Passage provided:
----

The Bounce and Chaos


abigail-markov-radiance
Abigail Markov

It’s great when the forces of the universe align to show us something: natural correspondences, the aurora borealis, how to tell time or measure distance by sun and shadow, how opposites attract, or, in this case, the remarkable similarity of two poems I read in close proximity to one another in time and in my stack of books! I’m surprised they did not spontaneously combust; they might have if their last lines had actually touched each other, and I have been known to lay books face down and open to the page I am reading, so it might have happened in a universe aligned with magical realism.

Here are the two poems, “The Attraction of Opposites,” by Donna Vorreyer, from her book, Every Love Story is an Apocalypse Story, and “Introduction to Electromagnetics,” by Jeannine Hall Gailey, from her book, Field Guide to the End of the World.

The Attraction of Opposites

That night, mist gathered warm around 
our young heads, a tandem crown of smoke. 
We watched lizards climb the terrace wall, 

silvery feet skittering them out of reach. 
Down below, a siren howled warning as you 
dropped the needle on some old forty-fives.

Blue tones, tangling us in a wistful web.

----

Data:
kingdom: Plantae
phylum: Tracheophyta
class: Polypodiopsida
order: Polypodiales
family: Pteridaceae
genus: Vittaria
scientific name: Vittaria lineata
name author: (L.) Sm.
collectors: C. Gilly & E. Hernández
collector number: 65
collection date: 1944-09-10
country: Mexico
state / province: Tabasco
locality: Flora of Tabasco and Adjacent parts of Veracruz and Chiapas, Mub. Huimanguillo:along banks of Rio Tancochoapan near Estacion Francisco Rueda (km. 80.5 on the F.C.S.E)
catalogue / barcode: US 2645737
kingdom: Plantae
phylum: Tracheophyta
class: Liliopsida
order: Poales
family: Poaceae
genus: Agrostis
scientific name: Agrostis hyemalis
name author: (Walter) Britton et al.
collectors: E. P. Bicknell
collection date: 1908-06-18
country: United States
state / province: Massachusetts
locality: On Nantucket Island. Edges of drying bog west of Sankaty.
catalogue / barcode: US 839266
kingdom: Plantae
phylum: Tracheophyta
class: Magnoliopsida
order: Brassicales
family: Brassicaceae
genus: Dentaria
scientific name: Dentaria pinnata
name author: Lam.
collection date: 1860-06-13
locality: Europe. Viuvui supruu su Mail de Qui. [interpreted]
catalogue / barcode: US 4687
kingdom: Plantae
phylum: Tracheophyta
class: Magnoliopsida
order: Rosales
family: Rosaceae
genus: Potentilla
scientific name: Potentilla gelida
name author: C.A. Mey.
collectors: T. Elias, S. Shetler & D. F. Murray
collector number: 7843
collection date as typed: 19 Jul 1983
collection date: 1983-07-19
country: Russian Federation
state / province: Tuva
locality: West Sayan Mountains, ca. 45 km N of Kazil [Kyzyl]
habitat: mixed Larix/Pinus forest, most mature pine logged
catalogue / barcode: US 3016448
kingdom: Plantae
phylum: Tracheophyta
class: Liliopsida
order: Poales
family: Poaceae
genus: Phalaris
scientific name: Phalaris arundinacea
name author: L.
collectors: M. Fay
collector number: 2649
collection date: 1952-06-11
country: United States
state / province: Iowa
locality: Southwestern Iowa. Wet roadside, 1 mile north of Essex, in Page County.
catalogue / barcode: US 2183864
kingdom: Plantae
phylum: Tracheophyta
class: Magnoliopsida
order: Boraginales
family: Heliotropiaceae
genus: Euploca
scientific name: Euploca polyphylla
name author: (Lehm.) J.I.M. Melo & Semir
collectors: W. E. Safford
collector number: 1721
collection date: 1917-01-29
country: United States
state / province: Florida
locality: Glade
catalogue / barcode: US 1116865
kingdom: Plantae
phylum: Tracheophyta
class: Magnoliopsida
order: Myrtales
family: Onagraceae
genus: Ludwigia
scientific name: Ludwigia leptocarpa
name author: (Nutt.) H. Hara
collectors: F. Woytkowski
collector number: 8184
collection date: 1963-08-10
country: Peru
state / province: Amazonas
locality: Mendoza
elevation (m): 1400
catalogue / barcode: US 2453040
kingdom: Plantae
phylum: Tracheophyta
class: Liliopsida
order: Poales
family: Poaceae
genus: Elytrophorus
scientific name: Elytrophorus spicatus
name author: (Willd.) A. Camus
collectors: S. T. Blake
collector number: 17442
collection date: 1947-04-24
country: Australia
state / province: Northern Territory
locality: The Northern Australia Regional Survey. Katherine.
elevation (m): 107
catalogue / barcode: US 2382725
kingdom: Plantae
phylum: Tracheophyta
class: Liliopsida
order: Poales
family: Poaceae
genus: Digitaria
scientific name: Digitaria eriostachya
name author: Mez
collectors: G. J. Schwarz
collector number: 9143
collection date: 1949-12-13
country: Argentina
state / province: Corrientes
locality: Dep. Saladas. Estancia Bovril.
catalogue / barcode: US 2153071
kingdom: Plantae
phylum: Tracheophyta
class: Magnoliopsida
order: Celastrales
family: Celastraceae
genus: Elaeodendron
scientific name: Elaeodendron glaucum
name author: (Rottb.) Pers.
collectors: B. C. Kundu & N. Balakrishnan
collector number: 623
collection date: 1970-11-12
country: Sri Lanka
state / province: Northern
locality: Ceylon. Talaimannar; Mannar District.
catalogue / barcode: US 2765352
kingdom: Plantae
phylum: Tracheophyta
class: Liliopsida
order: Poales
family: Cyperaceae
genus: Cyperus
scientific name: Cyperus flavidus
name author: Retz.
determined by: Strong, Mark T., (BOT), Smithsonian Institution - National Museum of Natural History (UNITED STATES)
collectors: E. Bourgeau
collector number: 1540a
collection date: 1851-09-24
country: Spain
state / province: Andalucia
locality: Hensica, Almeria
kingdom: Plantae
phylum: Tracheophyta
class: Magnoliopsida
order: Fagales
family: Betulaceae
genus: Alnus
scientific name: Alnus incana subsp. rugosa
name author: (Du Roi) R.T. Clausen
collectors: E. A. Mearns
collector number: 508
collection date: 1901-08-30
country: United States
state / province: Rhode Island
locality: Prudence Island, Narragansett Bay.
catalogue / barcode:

----

What is asked: Can you carry on the blog post about two similar poems, starting right after its last line?

Final result:
Despite the softness of the notes, the night,
the roll of the waves, the flow of my skirt, 

you were all ticks and angles, pacing hard
and peeling the sunburned skin from your nose 
until I kissed you into curves. Even then, 

you wanted us to be exact, defined, but 
we would never be so. We are balls of mercury, 
the sudden flame on the head of a match. 

—Donna Vorreyer

 

Introduction to Electromagnetics 

We are attracted to one another by fundamental forces
not completely understood; I will try to rescue a boy
with mother issues; you will threaten your girlfriend’s
abusive ex with a baseball bat in a dark alley.

Friction a power we underestimate; side by side,
we can’t help but be at odds. Unlike charges attract,
like ones repel. So we cling to the rapscallion
at the school dance, or the Hitchcock blonde

married to the man next door. We have not learned
to interpret what’s inside: the buzz, the chemical.
One atom shares its electron with another.
An impulse ripples through brain and muscle.

And so, a tower falls, a bomb explodes, we are all at war
with ourselves and each other. Surely there’s a reason

for the bounce and chaos between our particle natures?
A current we cannot resist electrifies the air between us,

fuses at our fingertips, ready to ignite.

—Jeannine Hall Gailey

 

Isn’t that amazing? Those last lines, both ready to flare up into flame?! Vorreyer’s “sudden flame on the head of a match” is a strong visual image, a scary touch image, and also a quick change from the slow yet elusive “balls of mercury,” so quick after the line break as indeed to flare up on the match head! It burns! Gailey’s “ready to ignite” is the moment before the flame and almost turns fingers into matchsticks and fingertips into bright red match heads.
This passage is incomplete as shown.